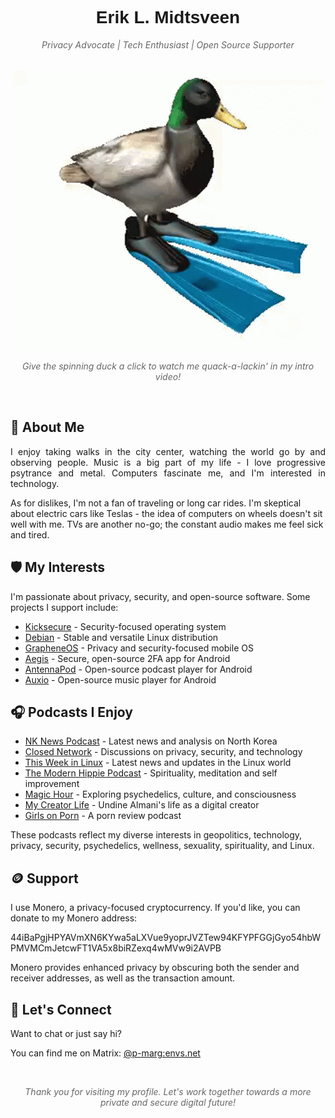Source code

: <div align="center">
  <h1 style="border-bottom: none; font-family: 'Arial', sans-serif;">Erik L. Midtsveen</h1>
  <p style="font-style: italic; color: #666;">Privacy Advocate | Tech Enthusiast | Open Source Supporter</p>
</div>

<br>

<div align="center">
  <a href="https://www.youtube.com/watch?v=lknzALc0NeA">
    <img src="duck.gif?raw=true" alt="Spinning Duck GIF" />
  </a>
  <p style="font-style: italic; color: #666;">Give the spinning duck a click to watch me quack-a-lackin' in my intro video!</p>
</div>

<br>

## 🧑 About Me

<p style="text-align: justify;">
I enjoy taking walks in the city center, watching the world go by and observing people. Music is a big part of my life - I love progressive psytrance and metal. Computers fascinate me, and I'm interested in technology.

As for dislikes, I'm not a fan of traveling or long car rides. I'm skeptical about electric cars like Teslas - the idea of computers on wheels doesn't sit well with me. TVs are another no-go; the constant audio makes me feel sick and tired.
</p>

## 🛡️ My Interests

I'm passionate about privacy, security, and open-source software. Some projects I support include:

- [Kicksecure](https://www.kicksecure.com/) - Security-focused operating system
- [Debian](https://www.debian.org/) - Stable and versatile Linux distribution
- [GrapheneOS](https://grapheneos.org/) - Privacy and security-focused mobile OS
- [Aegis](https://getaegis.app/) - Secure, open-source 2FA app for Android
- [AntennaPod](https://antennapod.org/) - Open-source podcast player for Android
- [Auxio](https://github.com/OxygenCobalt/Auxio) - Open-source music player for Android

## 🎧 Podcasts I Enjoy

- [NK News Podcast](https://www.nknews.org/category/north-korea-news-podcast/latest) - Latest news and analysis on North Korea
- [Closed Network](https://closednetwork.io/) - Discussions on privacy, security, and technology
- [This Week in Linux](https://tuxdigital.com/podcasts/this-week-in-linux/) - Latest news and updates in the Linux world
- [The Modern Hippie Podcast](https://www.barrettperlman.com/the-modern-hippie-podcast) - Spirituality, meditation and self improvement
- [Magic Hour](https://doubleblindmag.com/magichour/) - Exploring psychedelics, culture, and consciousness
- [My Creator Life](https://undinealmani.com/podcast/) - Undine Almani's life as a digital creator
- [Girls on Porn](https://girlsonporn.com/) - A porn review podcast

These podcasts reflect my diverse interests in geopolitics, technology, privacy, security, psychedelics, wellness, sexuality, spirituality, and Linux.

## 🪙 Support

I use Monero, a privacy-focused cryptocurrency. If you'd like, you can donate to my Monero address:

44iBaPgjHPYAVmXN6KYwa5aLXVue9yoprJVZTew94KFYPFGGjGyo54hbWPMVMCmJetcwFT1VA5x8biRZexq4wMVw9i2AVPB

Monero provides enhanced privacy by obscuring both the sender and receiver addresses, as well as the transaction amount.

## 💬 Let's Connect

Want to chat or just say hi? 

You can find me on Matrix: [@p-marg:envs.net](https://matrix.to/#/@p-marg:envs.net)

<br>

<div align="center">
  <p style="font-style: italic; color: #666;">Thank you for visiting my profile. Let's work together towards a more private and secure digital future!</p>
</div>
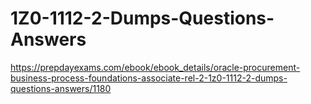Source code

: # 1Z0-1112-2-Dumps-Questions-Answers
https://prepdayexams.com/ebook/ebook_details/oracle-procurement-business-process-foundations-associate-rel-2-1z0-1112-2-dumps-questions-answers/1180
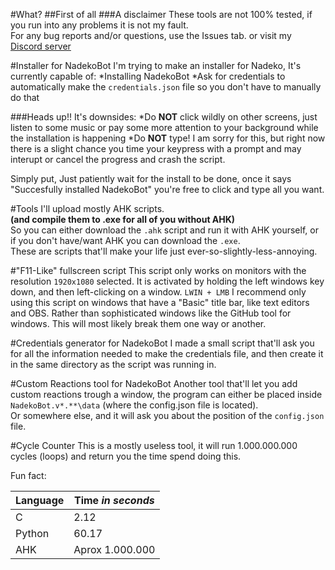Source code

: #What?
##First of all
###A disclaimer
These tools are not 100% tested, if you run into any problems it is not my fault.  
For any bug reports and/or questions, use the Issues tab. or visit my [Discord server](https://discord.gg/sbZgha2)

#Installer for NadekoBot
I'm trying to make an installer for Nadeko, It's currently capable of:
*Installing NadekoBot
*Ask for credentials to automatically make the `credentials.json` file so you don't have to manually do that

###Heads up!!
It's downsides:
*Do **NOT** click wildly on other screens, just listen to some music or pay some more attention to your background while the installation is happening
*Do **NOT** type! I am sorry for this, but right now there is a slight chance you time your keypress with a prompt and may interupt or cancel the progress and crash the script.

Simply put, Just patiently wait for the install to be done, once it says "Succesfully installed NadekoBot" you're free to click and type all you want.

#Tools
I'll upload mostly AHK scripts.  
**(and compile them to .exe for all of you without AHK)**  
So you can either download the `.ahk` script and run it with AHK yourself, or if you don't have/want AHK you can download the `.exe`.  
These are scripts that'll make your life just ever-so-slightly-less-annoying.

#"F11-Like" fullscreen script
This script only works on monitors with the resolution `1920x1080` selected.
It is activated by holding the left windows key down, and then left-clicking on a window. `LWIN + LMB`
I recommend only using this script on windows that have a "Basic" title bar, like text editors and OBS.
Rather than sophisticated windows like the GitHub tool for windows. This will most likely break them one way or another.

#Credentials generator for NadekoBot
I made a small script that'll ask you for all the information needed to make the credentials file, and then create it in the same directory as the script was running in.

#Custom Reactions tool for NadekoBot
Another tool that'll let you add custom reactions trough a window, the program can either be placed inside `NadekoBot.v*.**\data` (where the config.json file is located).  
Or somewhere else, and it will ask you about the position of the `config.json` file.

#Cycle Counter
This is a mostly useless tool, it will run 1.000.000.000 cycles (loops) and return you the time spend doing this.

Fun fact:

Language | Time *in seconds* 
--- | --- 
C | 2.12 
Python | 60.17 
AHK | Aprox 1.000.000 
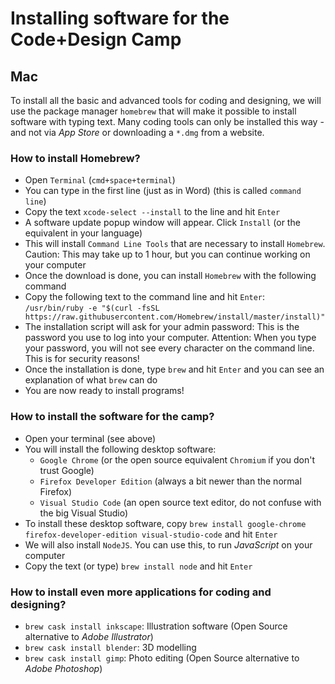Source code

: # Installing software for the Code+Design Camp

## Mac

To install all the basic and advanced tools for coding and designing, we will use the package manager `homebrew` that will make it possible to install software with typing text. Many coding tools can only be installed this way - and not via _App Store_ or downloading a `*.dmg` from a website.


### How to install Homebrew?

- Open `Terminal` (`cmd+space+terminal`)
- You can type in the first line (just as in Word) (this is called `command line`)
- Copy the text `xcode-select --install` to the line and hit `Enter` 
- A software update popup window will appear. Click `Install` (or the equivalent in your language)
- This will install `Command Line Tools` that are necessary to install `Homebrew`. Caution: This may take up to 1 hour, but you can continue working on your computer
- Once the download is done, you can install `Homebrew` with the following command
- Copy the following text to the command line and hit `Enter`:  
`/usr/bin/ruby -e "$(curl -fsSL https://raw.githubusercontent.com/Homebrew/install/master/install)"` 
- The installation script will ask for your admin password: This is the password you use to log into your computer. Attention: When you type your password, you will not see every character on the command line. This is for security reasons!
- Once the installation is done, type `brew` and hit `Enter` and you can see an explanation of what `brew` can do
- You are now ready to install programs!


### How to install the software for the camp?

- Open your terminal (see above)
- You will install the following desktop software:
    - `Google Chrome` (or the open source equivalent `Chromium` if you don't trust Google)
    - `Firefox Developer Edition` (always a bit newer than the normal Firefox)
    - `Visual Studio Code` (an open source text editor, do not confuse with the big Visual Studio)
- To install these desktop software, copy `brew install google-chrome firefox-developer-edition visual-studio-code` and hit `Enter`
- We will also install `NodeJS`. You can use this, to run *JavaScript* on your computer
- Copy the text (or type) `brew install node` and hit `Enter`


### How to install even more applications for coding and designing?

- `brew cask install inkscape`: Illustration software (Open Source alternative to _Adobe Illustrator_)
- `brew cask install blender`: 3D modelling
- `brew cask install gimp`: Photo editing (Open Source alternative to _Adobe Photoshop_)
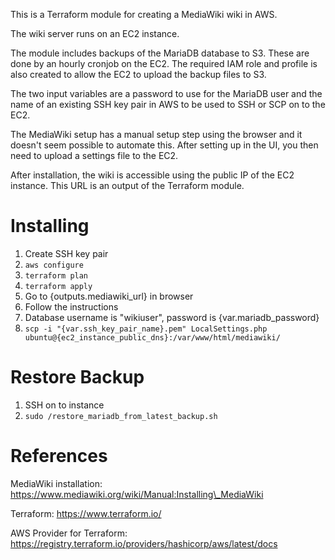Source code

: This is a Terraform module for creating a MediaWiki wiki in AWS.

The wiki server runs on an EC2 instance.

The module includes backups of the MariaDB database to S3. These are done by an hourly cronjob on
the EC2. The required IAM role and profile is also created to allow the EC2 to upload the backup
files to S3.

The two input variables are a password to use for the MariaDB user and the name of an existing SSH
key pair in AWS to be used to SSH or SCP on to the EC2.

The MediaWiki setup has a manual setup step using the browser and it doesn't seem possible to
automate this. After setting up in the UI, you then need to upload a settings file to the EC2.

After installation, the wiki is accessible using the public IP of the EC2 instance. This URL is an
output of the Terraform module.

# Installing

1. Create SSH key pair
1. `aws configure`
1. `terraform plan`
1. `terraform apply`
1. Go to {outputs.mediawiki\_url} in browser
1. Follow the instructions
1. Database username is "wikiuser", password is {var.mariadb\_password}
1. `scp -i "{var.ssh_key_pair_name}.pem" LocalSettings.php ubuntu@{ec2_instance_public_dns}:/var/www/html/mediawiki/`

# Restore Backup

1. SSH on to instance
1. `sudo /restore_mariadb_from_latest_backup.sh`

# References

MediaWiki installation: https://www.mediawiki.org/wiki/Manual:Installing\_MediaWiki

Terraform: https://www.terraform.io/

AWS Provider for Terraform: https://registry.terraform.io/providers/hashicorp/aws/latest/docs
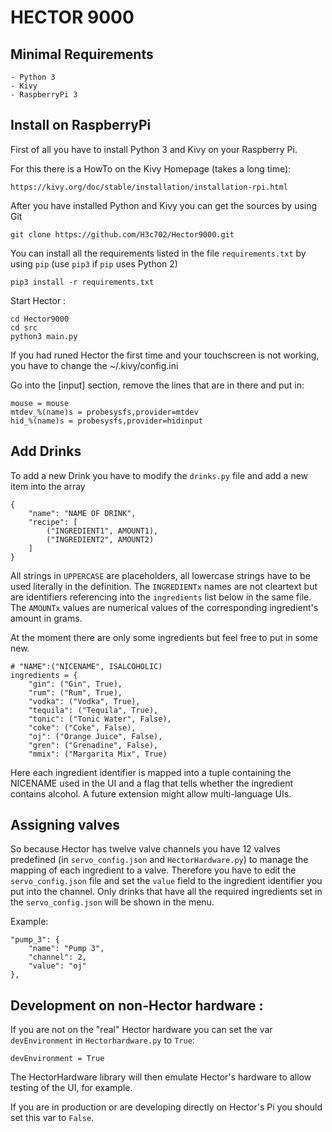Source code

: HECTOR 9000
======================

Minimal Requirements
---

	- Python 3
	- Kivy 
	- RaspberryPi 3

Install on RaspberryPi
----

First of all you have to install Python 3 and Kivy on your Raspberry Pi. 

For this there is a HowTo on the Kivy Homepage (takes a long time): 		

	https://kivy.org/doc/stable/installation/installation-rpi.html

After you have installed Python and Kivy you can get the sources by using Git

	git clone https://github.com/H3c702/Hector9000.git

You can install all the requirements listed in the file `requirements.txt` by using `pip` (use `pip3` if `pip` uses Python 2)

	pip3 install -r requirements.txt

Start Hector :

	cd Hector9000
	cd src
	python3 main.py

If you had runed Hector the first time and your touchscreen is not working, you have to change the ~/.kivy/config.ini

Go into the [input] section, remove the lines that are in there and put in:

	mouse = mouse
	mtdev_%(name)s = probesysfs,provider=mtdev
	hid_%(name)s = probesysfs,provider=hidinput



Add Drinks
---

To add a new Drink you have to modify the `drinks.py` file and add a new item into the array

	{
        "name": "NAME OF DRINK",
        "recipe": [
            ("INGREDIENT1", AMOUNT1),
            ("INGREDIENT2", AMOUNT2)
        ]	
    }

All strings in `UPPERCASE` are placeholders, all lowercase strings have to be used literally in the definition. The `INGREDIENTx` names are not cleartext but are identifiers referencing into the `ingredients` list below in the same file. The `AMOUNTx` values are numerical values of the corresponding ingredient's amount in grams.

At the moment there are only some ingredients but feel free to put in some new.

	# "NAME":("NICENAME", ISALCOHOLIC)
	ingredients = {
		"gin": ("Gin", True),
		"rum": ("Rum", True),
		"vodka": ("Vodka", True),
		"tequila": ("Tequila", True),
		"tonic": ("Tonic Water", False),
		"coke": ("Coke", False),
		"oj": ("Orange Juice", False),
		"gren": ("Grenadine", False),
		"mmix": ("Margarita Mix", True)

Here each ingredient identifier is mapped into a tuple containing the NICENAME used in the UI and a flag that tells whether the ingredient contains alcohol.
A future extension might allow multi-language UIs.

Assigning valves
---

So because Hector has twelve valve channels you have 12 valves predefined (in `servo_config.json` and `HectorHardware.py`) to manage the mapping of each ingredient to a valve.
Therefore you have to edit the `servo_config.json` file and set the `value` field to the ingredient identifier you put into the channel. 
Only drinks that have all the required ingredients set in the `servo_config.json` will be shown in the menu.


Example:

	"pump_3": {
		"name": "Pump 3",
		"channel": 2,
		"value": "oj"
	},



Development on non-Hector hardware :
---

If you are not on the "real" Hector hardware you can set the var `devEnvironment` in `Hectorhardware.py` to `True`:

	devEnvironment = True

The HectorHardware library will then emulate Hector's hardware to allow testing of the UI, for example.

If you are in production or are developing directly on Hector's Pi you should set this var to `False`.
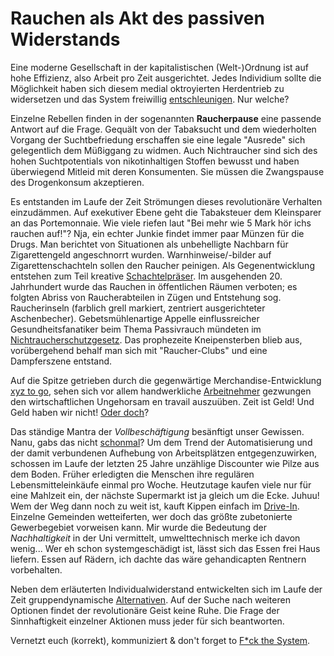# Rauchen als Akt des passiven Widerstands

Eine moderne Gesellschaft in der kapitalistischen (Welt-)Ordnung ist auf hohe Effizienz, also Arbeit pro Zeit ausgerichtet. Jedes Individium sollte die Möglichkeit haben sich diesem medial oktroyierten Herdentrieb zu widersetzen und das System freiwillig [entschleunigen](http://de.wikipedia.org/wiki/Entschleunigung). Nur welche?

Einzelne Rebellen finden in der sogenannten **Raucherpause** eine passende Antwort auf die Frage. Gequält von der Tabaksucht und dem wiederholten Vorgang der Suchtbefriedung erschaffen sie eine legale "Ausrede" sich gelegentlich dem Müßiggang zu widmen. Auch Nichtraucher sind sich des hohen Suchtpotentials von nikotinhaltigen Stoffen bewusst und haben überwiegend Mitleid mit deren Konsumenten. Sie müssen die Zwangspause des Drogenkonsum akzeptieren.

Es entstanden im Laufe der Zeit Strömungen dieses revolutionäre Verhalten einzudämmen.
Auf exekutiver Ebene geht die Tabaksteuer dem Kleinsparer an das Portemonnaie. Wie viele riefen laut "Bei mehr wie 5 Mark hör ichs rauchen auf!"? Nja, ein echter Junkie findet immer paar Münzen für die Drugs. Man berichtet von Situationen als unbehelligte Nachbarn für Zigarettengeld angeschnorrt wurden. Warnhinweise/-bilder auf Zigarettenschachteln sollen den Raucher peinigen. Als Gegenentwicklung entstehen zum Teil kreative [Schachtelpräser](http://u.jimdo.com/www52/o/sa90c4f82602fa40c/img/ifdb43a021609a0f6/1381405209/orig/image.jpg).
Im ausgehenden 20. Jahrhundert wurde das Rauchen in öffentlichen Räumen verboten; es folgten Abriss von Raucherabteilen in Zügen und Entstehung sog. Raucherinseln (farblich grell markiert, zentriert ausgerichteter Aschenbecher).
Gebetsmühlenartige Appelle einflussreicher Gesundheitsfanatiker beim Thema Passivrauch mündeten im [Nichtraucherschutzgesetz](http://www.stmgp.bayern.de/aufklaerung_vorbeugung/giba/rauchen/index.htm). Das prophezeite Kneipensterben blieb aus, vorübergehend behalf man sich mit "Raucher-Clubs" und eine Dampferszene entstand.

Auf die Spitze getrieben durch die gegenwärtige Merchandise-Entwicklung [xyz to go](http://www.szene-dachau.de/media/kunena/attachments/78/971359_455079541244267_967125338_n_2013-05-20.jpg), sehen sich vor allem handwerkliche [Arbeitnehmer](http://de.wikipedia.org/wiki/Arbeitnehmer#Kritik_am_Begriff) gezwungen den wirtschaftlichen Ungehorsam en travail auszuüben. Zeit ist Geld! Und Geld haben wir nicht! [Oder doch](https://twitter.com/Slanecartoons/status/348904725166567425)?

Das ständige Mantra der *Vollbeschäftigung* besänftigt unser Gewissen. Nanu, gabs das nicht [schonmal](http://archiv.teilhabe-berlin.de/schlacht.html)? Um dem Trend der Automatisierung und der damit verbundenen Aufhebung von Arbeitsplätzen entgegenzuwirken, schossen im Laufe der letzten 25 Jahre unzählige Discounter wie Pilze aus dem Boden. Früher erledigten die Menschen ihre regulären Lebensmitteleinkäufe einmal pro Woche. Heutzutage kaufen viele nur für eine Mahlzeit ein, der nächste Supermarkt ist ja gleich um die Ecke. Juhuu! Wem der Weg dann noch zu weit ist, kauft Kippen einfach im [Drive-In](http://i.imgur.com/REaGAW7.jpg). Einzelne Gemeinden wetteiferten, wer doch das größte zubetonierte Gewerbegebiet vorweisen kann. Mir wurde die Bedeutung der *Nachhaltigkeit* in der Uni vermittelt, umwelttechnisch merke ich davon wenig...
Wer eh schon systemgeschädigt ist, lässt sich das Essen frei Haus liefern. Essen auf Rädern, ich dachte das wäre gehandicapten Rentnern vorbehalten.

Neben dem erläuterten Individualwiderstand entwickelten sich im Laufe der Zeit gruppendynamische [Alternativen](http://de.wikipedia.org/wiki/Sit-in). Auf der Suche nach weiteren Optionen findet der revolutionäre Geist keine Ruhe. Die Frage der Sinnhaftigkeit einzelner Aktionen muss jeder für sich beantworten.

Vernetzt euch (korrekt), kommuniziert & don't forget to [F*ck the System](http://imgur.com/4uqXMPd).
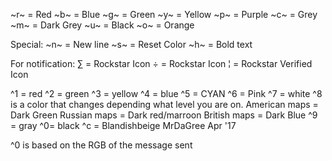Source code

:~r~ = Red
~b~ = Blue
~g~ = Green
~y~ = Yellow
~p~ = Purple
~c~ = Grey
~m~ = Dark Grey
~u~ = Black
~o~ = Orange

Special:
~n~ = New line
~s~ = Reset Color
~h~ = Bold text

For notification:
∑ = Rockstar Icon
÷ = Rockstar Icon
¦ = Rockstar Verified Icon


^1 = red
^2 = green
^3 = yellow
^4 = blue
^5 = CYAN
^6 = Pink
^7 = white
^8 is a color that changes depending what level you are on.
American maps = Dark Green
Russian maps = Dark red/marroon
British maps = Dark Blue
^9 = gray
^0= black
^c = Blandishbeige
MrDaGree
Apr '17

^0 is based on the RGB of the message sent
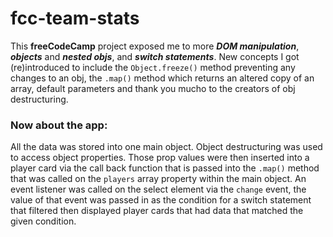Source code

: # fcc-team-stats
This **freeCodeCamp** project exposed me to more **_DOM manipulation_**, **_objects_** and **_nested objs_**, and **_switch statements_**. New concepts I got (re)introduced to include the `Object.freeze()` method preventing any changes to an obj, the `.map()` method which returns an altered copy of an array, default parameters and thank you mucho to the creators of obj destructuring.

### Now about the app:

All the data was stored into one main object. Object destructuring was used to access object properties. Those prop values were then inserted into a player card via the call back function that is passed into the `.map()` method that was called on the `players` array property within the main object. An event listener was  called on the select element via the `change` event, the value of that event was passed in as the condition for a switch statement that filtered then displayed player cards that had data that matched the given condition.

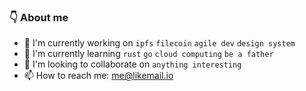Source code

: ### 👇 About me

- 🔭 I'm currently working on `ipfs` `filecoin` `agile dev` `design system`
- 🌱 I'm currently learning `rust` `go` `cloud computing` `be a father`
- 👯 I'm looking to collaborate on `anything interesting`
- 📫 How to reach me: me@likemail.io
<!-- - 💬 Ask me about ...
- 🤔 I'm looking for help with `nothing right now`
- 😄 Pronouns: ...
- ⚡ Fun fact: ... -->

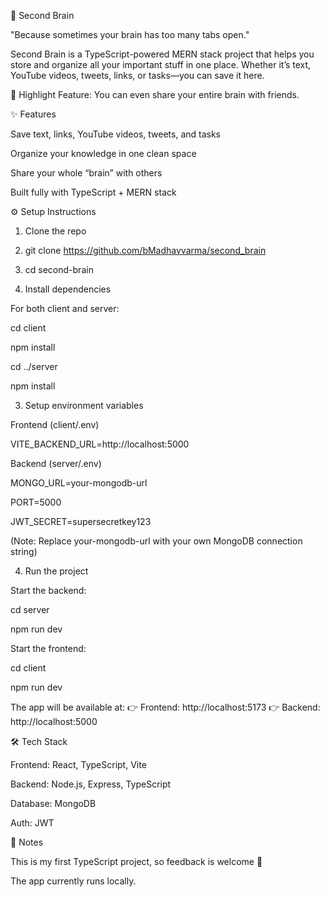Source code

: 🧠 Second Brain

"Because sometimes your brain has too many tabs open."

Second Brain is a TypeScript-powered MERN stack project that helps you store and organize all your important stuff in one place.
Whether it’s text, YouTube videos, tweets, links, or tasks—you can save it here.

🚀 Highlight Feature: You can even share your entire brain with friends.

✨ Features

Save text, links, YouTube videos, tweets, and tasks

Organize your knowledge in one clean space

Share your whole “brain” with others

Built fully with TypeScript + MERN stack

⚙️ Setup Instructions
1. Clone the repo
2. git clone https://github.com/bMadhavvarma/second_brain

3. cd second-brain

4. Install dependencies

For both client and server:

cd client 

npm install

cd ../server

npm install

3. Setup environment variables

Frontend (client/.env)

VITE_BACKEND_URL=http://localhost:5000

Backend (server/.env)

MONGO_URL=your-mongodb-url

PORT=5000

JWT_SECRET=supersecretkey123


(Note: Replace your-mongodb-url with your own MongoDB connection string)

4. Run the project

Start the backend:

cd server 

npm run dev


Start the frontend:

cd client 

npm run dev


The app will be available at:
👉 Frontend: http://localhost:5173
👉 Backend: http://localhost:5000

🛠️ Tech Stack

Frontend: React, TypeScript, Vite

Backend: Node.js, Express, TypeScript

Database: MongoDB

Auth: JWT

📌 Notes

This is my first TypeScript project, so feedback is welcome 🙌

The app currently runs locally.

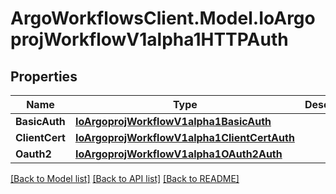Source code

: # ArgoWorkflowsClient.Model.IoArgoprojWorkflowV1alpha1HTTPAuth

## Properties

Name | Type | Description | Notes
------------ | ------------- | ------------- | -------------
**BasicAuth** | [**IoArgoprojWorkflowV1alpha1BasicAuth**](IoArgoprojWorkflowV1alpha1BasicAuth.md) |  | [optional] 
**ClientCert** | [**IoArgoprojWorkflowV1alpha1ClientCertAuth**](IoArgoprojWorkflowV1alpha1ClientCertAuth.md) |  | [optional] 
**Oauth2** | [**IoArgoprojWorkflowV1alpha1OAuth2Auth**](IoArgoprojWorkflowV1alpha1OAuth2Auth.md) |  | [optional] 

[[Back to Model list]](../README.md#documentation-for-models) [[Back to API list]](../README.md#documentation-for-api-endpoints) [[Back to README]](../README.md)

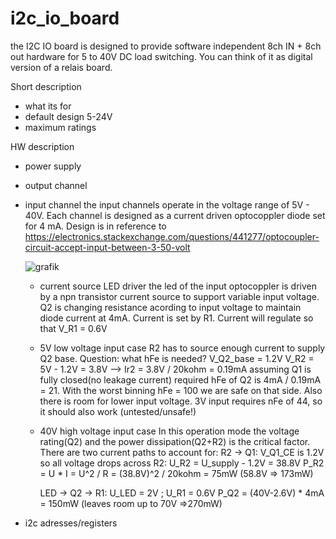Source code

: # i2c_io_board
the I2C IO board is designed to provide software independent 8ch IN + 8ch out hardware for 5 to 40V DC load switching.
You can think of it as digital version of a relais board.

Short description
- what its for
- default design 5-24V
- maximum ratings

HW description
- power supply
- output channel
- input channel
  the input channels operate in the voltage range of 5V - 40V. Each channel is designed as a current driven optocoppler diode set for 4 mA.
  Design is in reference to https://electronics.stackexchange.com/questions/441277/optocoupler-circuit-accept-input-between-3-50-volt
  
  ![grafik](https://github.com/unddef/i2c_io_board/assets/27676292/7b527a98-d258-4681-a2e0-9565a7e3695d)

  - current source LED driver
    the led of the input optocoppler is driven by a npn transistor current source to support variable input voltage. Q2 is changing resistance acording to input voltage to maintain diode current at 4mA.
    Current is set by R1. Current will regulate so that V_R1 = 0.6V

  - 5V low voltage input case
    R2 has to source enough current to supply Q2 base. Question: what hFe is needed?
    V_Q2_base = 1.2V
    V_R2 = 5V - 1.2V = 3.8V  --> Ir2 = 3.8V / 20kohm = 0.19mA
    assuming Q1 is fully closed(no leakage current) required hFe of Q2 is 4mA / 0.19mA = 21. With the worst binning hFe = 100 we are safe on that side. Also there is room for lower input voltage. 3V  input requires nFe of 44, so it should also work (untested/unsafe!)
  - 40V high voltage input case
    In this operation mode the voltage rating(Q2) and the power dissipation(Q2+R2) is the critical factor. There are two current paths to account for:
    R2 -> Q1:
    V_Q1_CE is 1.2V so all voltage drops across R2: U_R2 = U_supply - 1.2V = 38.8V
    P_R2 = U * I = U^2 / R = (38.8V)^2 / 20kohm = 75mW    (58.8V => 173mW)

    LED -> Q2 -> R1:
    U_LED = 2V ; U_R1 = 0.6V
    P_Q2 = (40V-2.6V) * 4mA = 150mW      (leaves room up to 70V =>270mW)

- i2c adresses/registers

....

## Task
Copy out only the lines above from the one with "the EC2. The" to the one with "1. Database username", inclusive, exactly as they stand.

## Response to the exercise
the EC2. The required IAM role and profile is also created to allow the EC2 to upload the backup
files to S3.

The two input variables are a password to use for the MariaDB user and the name of an existing SSH
key pair in AWS to be used to SSH or SCP on to the EC2.

The MediaWiki setup has a manual setup step using the browser and it doesn't seem possible to
automate this. After setting up in the UI, you then need to upload a settings file to the EC2.

After installation, the wiki is accessible using the public IP of the EC2 instance. This URL is an
output of the Terraform module.

# Installing

1. Create SSH key pair
1. `aws configure`
1. `terraform plan`
1. `terraform apply`
1. Go to {outputs.mediawiki\_url} in browser
1. Follow the instructions
1. Database username is "wikiuser", password is {var.mariadb\_password}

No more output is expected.